(DIRECTIONS):
Each line below must be transcribed exactly, and no picture may appear in the transcription.
——————
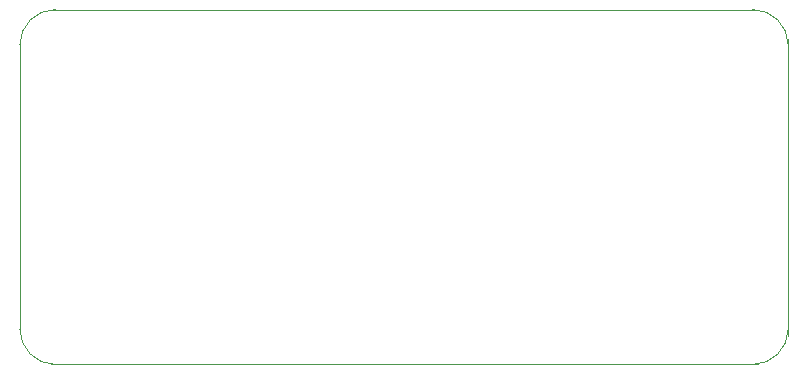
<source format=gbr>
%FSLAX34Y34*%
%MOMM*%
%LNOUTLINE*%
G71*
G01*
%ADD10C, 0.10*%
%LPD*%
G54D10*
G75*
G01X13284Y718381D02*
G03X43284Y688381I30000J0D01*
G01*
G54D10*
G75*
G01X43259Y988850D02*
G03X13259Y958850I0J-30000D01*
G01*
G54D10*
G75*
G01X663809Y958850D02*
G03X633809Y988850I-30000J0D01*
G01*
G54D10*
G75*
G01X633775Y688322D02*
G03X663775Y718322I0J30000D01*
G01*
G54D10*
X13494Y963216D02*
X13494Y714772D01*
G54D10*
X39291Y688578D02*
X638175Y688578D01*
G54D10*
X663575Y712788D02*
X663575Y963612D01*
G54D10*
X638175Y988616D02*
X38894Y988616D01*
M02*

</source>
——————
(EXERCISE RESULT):
<source format=gbr>
%FSLAX34Y34*%
%MOMM*%
%LNOUTLINE*%
G71*
G01*
%ADD10C, 0.10*%
%LPD*%
G54D10*
G75*
G01X13284Y718381D02*
G03X43284Y688381I30000J0D01*
G01*
G54D10*
G75*
G01X43259Y988850D02*
G03X13259Y958850I0J-30000D01*
G01*
G54D10*
G75*
G01X663809Y958850D02*
G03X633809Y988850I-30000J0D01*
G01*
G54D10*
G75*
G01X633775Y688322D02*
G03X663775Y718322I0J30000D01*
G01*
G54D10*
X13494Y963216D02*
X13494Y714772D01*
G54D10*
X39291Y688578D02*
X638175Y688578D01*
G54D10*
X663575Y712788D02*
X663575Y963612D01*
G54D10*
X638175Y988616D02*
X38894Y988616D01*
M02*

</source>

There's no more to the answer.